Impact of modelling approximations in supply chain analysis – an experimental study

Abstract

This paper presents a study of the comparison of the quality of results obtained at different levels of detail using a supply chain simulation. Analysis of supply chain is typically carried out using aggregated information to maintain the level of complexity of the simulation model at a manageable level. Advances in simulation have provided the ability to build comprehensive (detailed), modular models. The quantitative effect of detailed modelling on the corresponding analysis is investigated in this paper. A three-echelon supply chain is analysed using simulation models of varying levels of detail. Using each of these models, four sets of intensive experiments are performed. The first experiment intends to test whether the supply chain dynamics themselves depend on the modelling accuracy that represents the supply chain.

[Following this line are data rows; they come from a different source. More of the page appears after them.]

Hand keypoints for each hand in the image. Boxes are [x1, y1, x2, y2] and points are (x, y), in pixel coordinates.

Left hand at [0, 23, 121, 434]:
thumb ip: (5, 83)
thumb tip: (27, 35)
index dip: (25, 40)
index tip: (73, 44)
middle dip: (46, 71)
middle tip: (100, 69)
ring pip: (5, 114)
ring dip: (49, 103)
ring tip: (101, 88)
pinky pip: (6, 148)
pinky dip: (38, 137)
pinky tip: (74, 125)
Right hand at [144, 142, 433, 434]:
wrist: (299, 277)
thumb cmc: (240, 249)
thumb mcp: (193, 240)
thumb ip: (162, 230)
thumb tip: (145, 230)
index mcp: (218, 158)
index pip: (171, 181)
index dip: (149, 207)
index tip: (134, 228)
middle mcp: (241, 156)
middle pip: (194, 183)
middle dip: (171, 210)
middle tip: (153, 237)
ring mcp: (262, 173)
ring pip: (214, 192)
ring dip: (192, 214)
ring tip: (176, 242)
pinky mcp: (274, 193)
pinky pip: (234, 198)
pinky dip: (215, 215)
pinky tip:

The second and third experiments are conducted to test whether the effectiveness of the strategies employed to reduce the supply chain dynamics vary depending on the type (different detail) of model representing the supply chain. In the fourth experiment, statistical techniques are employed to identify which modelling aspect has the most influence on the supply chain dynamics. It is found that the approximations used in modelling, such as delays and capacity, have more impact on the outcome of supply chain analysis than end customer demand. Evidence that both the basic problem (supply chain dynamics) and the solution (strategy to reduce the dynamics) are greatly influenced by the modelling accuracy are presented.

Acknowledgements

We would like to thank the anonymous reviewers for their constructive suggestions which helped in clarifying and improving this paper. The work was supported by the National Institute of Standards and Technology Grant and State of Arizona Information Technology and Commerce Institute Grant.